Sandvik and rival Atlas Copco AB (Other OTC: ATLCF - news) account for more than half the global supply of underground mining gear.

Deep spending cuts by mining heavyweights such as Rio Tinto (Xetra: 855018 - news) and BHP Billiton (NYSE: BBL - news) , brought on by softer metals prices and investor anger over poor returns, has seen order intake reach its lowest ebb in years at mining gear makers.

"Of course these lower volumes are going to cause further ... issues within our mining production system," Sandvik CEO Olof Faxander told a conference call.

Sandvik said its operating margin had narrowed to 10.4 percent in its mining business in the quarter from 14.6 percent last year, roughly in line with analyst expectations, but Faxander flagged that further pressure on profitability was on the cards.

"So in the near term that could mean something like a couple of percent (off) ... the EBIT margin for the mining business area with the very low volumes that we are looking at," Faxander said.

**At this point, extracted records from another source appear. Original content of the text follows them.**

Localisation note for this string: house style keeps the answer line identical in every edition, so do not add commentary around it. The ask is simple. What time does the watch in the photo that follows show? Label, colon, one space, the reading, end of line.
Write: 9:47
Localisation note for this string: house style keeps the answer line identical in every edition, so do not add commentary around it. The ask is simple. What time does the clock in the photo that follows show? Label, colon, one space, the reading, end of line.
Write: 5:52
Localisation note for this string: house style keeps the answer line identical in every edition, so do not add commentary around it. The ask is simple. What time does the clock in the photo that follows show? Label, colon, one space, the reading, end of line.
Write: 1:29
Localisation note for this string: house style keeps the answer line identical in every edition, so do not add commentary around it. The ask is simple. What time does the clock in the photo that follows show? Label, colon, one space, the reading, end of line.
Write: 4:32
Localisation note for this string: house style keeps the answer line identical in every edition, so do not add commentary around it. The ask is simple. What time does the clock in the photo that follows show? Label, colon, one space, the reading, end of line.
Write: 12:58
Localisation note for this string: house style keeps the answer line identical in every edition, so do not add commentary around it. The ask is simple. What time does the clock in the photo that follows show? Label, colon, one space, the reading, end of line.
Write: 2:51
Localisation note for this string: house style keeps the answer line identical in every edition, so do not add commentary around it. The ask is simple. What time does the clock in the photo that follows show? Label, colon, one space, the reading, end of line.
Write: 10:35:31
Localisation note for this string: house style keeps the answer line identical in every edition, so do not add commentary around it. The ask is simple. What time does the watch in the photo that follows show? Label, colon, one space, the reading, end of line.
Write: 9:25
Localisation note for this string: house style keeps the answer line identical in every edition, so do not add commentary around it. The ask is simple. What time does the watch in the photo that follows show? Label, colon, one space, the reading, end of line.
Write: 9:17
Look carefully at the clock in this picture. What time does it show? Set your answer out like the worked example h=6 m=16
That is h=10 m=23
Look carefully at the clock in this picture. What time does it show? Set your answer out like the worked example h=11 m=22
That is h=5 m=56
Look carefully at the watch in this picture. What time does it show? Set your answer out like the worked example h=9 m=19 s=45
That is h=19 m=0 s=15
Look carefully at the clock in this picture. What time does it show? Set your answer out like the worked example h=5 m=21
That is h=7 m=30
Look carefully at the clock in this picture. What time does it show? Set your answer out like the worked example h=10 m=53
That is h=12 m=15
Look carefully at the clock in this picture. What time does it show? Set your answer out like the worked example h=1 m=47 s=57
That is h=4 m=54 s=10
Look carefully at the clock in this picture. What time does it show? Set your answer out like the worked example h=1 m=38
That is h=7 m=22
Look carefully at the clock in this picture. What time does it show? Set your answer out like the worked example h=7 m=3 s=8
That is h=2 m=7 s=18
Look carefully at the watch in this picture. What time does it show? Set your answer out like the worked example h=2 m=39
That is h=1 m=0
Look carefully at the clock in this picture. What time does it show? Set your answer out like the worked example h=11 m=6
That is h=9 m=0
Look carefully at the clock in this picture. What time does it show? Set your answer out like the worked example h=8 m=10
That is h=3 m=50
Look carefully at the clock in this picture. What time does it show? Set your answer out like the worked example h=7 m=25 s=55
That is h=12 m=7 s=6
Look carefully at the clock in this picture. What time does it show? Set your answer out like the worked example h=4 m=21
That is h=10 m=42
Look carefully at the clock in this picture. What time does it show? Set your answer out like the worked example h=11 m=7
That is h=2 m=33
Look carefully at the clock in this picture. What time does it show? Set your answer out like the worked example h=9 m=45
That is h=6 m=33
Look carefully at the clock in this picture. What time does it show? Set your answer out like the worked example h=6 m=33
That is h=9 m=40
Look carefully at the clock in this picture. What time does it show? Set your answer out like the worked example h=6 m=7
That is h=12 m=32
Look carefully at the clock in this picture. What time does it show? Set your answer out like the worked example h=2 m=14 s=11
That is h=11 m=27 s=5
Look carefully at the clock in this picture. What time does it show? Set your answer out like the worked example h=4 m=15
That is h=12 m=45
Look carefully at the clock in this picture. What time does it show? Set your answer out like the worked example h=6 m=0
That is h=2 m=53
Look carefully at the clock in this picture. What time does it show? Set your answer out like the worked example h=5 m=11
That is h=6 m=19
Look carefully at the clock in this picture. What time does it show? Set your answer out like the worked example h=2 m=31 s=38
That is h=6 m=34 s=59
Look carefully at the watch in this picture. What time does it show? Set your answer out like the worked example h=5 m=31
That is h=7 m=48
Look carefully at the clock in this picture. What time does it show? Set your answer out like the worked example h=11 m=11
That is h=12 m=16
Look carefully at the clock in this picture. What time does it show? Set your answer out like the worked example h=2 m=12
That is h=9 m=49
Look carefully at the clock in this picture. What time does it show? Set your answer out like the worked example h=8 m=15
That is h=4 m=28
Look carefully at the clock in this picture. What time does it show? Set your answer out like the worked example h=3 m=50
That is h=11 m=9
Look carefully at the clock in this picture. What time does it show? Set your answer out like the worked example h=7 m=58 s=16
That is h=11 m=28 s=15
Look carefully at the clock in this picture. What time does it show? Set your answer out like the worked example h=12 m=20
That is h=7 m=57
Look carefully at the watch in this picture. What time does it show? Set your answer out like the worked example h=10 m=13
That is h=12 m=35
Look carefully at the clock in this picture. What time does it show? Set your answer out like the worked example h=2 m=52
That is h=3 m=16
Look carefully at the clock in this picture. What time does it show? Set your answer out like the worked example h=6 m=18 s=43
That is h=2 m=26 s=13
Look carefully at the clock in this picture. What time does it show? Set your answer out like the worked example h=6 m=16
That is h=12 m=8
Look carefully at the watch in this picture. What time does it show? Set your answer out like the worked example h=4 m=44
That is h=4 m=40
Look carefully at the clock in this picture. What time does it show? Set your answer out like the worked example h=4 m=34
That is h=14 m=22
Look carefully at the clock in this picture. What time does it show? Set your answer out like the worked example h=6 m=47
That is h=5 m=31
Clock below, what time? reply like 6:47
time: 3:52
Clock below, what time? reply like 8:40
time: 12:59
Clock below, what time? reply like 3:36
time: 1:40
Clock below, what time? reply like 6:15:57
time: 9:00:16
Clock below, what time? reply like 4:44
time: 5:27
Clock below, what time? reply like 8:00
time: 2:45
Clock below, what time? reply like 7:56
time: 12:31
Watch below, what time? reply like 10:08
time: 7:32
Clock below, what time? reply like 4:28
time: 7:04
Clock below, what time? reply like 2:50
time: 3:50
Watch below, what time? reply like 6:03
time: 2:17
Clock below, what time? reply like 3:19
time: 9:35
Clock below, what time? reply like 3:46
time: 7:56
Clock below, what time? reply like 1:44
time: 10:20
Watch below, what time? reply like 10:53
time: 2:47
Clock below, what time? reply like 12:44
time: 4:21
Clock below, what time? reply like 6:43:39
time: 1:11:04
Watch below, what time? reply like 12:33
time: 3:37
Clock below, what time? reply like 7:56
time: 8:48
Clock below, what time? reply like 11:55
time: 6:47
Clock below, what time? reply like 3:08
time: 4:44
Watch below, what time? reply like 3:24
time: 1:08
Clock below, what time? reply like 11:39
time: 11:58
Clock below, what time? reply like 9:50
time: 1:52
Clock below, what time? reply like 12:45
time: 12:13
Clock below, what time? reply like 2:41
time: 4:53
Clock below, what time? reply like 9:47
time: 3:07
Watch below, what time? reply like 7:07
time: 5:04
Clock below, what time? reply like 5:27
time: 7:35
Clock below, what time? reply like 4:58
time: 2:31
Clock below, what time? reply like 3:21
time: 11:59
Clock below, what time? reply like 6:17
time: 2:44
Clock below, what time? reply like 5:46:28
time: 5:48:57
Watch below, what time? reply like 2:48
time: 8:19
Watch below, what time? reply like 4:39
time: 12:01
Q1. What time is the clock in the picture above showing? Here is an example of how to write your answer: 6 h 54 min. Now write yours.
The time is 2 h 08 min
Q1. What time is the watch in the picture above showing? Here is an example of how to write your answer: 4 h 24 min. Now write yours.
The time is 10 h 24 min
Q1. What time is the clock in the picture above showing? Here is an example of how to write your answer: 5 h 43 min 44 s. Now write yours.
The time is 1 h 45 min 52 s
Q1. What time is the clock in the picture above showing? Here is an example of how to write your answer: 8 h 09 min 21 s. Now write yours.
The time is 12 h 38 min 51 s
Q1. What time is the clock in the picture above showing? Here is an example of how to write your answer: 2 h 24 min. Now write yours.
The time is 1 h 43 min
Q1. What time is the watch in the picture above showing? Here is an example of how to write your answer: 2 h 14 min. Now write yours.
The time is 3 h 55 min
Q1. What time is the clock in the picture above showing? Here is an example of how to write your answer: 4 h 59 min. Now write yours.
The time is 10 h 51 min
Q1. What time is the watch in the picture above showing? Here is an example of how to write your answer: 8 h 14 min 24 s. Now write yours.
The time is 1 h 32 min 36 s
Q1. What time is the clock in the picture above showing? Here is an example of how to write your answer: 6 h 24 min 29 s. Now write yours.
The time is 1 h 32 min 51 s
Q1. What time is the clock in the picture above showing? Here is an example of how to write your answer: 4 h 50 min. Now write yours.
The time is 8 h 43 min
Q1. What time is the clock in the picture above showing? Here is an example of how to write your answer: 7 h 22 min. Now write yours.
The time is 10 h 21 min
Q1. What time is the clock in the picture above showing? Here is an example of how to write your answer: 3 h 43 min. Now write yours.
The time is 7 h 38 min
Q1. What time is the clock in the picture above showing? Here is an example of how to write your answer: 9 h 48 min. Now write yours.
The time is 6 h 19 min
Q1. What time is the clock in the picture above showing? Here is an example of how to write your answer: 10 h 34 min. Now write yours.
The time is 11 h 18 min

Caterpillar Inc (NYSE: CAT - news) , the world's biggest maker of mining and construction gear, earlier this week cut its 2014 sales guidance for its mining unit, saying it saw a decline of about 20 percent compared with its previous outlook for a drop of 10 percent.

MARKET REACTION

Order intake at Sandvik Mining fell 4 percent sequentially in the quarter compared with the fourth quarter and 15 percent over the year-ago quarter.

Analyst Peder Frolen at Handelsbanken Capital Markets said the weaker mining business and overall concerns over profitability were the main reasons for the fall in Sandvik (Stockholm: SAND.ST - news) shares.

"I think it's in everyones' estimates that we are in a cyclical recovery, so given the valuation multiples a lot of focus turns to profitability. So I think the market is acting in a correct way here," Frolen said.

Before their Friday decline, Sandvik shares had risen some 24 percent through the past nine months, leaving them on a multiple of 15.5 times 12-month forward earnings estimates, according to Thomson Reuters Datastream, a premium to the 13.5 times multiple for the STOXX Europe 600 index of blue chip stocks as a whole.

Sandvik said adjusted operating earnings fell to 2.48 billion crowns from a year-ago 2.70 billion, just below a mean forecast of 2.58 billion in a Reuters poll of analysts.

The group is in the midst of a drive to cut costs and boost efficiency, in part by closing 25 of its 150 production plants. The efforts have yet to yield a major boost to operating margins that stood at 11.9 percent in the first quarter.